International Association
for Cryptologic Research

Designing block ciphers and hash functions in a manner that resemble the AES in many aspects has been very popular since Rijndael was adopted as the Advanced Encryption Standard. However, in sharp contrast to the MixColumns operation, the security implications of the way the state is permuted by the operation resembling ShiftRows has never been studied in depth.

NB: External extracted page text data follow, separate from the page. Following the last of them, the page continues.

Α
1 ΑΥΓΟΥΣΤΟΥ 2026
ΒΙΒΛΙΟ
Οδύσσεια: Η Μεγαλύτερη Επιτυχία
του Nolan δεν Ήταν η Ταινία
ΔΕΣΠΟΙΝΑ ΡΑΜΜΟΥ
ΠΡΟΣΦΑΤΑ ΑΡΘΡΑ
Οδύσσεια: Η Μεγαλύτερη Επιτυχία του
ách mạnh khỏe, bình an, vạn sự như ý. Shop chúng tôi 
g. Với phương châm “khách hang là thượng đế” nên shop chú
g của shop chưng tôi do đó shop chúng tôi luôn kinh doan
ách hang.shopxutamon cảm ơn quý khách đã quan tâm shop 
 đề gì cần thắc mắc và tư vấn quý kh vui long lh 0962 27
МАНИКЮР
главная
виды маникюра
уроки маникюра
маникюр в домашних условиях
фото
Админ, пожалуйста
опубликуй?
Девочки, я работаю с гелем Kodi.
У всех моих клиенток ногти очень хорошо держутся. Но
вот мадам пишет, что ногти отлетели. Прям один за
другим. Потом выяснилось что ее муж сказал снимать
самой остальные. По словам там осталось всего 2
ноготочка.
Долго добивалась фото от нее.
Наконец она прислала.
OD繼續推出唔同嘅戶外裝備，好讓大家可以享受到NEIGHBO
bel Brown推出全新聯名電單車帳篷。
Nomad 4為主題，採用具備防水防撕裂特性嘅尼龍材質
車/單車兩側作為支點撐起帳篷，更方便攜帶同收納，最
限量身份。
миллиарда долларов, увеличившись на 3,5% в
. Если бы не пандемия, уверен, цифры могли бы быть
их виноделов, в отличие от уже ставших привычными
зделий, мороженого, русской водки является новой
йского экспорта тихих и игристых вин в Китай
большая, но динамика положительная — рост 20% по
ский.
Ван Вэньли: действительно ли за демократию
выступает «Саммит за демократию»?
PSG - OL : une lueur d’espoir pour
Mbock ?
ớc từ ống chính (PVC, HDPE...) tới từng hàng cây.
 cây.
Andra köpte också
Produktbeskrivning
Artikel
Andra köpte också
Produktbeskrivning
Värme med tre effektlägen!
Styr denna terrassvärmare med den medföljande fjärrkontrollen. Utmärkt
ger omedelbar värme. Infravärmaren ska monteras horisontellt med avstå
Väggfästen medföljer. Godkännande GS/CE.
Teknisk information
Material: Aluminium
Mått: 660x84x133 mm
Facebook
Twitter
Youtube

Here, we provide the first structured study of the influence of ShiftRows-like operations, or more generally, word-wise permutations, in AES-like ciphers with respect to diffusion properties and resistance towards differential- and linear attacks. After formalizing the concept of guaranteed trail weights, we show a range of equivalence results for permutation layers in this context. We prove that the trail weight analysis when using arbitrary word-wise permutations, with rotations as a special case, reduces to a consideration of a specific normal form. Using a mixed-integer linear programming approach, we obtain optimal parameters for a wide range of AES-like ciphers, and show improvements on parameters for Rijndael-192, Rijndael-256, PRIMATEs-80 and Prøst-128. As a separate result, we show for specific cases of the state geometry that a seemingly optimal bound on the trail weight can be obtained using cyclic rotations only for the permutation layer, i.e. in a very implementation friendly way.